Greek Debt Crisis Will Test Big Pharma's Rhetoric About Who Pays for "Innovation"

Last Updated May 10, 2010 11:14 AM EDT

Greece will cut the price it pays for drugs by an average of 21.5 percent in efforts to reduce its debts, offering a challenge to companies like Pfizer (PFE), Merck (MRK), and Eli Lilly (LLY) who have previously insisted that patients or governments pay full price for their "innovation."

The Greek pharmaceutical cut could have a dramatic knock-on effect. The Euro zone allows "parallel trade," in which health systems are allowed to buy drugs cheaper in foreign countries and import them for domestic use. In addition, many countries' health systems use other countries' prices as their own benchmarks. Thus European governments could now be pitted in a race to the bottom on drug prices.

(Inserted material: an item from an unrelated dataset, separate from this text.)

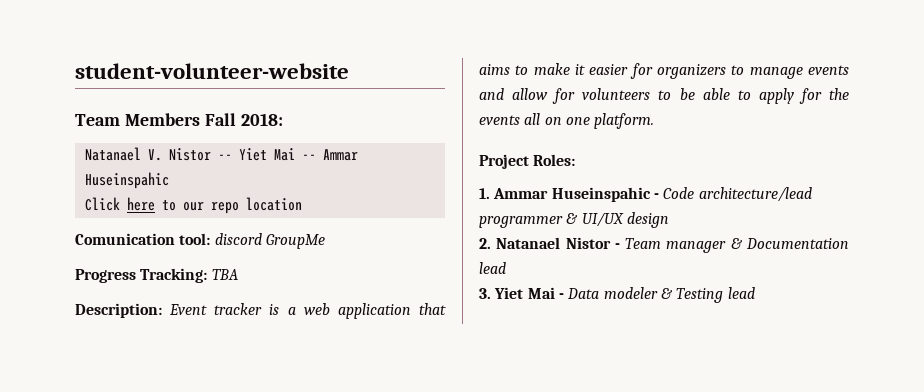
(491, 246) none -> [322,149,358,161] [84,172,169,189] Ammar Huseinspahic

The question is, Are drug companies willing to back up their words with actions and withdraw their products from Greece? The events are a warning to managers: Your corporate rhetoric may sound bold when you issue it in times of market placidity. But come a crisis, as the British say, you might be "all mouth and no trousers."

Drug companies don't have a great track record of sticking up for higher prices. Thirty-nine companies once sued South Africa after that country cut the price of HIV drugs. They later backed down.

More recently, Abbott Labs (ABT) threatened to withdraw its products from Thailand over price cuts to the HIV treatment Kaletra, but eventually reached a deal with that country.

This isn't an academic dinner-table debate: Pfizer, Merck, Eli Lilly, and AstraZeneca (AZN) have all previously insisted that government price control threatens drug research innovation. They argue that if they cannot make healthy profits on the drugs they sell, then they cannot reinvest those profits to make the new drugs we'll all need in the future. (The counterpoint to that argument is that there are dozens of countries that have drug price controls and yet companies somehow manage to profit within them anyway.)

Those arguments are about to be put to the test. The Greeks want to cut €1.9 billion in costs from their system. Spain -- a country that may follow Greece into a debt crisis -- has just started a program to switch more patients to generic medicines. Doctors will be given control of prescription budgets, and pharmacists will be given incentives for switching patients off brand names. Germany just strengthened its government's right to negotiate drug prices.

If drug companies abandon Greece, they run the risk of looking cruel -- Greek patients aren't to blame for the crisis. If they stay and continue to be profitable, then we'll know that all that stuff about the price of innovation is bunk.